» **Exercise instructions**:
Transcribe exactly, please, the lines from the one containing "right hip: (253, 420)" through the end of the records below, and leave out the pictures.

» **Given data**:
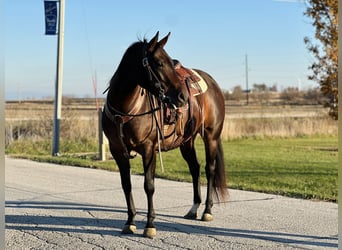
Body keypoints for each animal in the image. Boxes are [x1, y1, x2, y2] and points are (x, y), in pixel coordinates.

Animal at [102, 31, 230, 238]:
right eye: (159, 63)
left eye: (170, 62)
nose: (182, 97)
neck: (125, 110)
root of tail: (213, 83)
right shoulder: (117, 151)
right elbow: (126, 185)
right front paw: (130, 222)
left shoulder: (148, 149)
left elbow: (149, 185)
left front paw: (150, 225)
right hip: (186, 141)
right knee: (195, 168)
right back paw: (193, 209)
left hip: (211, 136)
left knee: (209, 169)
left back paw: (207, 211)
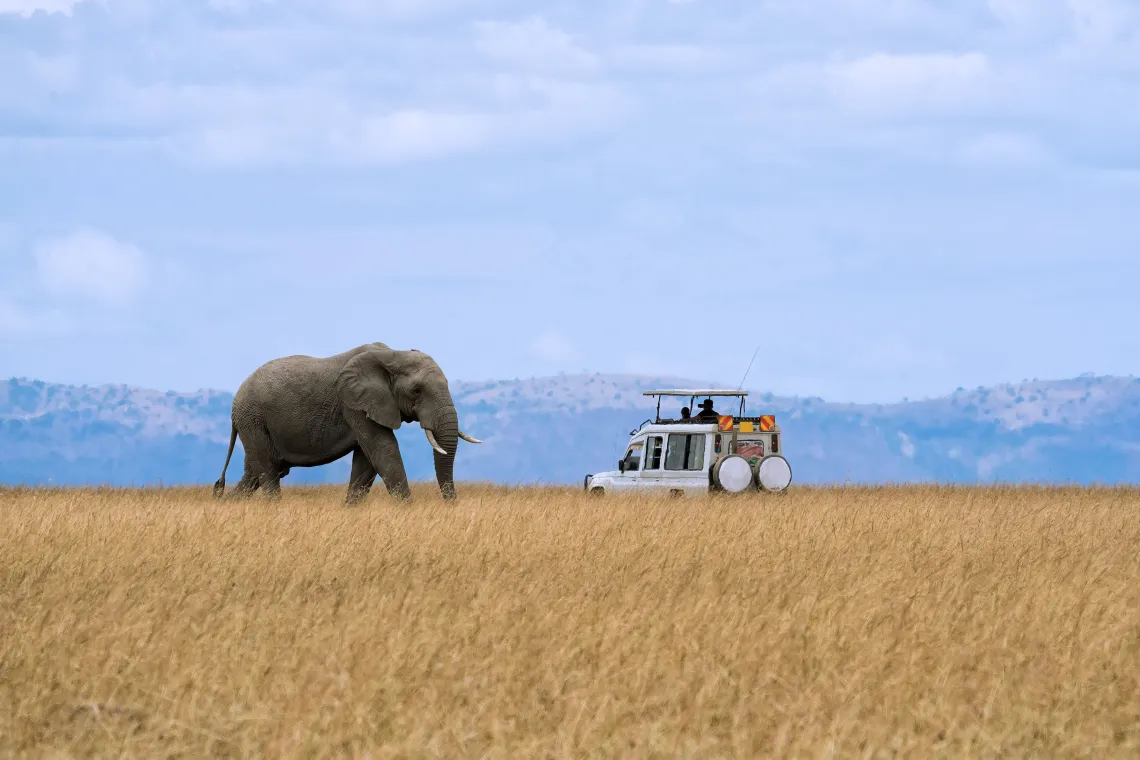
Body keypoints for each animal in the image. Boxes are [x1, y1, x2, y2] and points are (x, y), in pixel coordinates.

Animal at [212, 342, 482, 504]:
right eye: (416, 391)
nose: (450, 506)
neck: (392, 354)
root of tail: (236, 401)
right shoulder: (355, 403)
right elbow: (384, 450)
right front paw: (408, 510)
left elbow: (367, 461)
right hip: (253, 420)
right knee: (268, 471)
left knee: (257, 472)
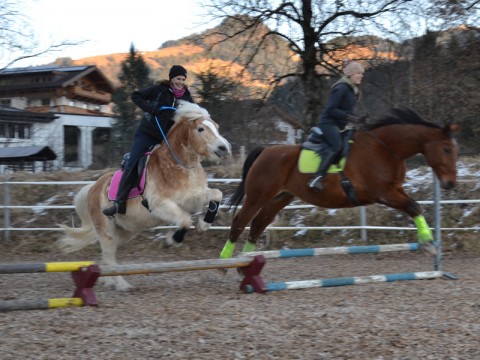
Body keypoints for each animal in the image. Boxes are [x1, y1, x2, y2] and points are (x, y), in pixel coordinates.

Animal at [59, 100, 232, 290]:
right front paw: (171, 241)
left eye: (216, 127)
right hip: (107, 231)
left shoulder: (193, 197)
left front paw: (203, 225)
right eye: (200, 129)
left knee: (106, 255)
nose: (224, 148)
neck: (180, 165)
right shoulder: (159, 205)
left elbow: (216, 195)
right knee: (109, 256)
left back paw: (108, 281)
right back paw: (122, 285)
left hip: (124, 232)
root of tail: (93, 188)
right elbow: (185, 220)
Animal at [219, 107, 460, 262]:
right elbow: (413, 207)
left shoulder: (395, 189)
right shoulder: (382, 193)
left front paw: (428, 243)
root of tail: (266, 150)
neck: (386, 147)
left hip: (280, 197)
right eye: (447, 149)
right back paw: (225, 261)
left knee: (258, 223)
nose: (450, 183)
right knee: (240, 221)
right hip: (258, 195)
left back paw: (249, 260)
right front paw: (428, 244)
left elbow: (415, 206)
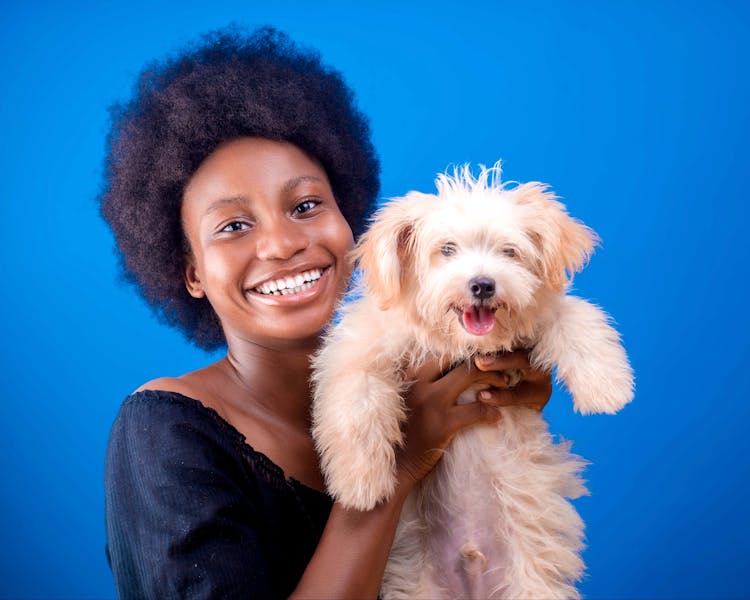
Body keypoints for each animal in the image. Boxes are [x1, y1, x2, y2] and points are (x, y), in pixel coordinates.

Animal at [312, 164, 636, 600]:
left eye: (509, 252)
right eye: (447, 249)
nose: (483, 284)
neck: (463, 344)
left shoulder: (539, 309)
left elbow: (574, 317)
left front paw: (606, 386)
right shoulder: (360, 345)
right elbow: (356, 399)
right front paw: (359, 484)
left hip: (532, 580)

» **Answer box**:
right hip: (253, 420)
right knee: (268, 471)
left knee: (257, 472)
Body keypoints for each animal in the image. Boxes are [x1, y1, x2, y2] and points are (x, y), in pixel coordinates.

Animal at [59, 100, 232, 290]:
right front paw: (171, 241)
left eye: (216, 127)
right hip: (107, 231)
left shoulder: (193, 197)
left front paw: (203, 225)
right eye: (200, 129)
left knee: (106, 255)
nose: (224, 148)
neck: (180, 165)
right shoulder: (159, 205)
left elbow: (216, 195)
right knee: (109, 256)
left back paw: (108, 281)
right back paw: (122, 285)
left hip: (124, 232)
root of tail: (93, 188)
right elbow: (185, 220)
Animal at [219, 107, 460, 262]:
right elbow: (413, 207)
left shoulder: (395, 189)
right shoulder: (382, 193)
left front paw: (428, 243)
root of tail: (266, 150)
neck: (386, 147)
left hip: (280, 197)
right eye: (447, 149)
right back paw: (225, 261)
left knee: (258, 223)
nose: (450, 183)
right knee: (240, 221)
right hip: (258, 195)
left back paw: (249, 260)
right front paw: (428, 244)
left elbow: (415, 206)
Body keypoints for each animal in the image. Boxes are [x1, y1, x2, y2] and points are (x, y), in pixel coordinates.

Animal at [312, 164, 636, 600]:
left eye: (509, 252)
right eye: (447, 249)
nose: (483, 284)
neck: (463, 344)
left shoulder: (539, 309)
left elbow: (574, 317)
left front paw: (606, 386)
right shoulder: (360, 345)
right elbow: (356, 399)
right front paw: (359, 484)
left hip: (532, 580)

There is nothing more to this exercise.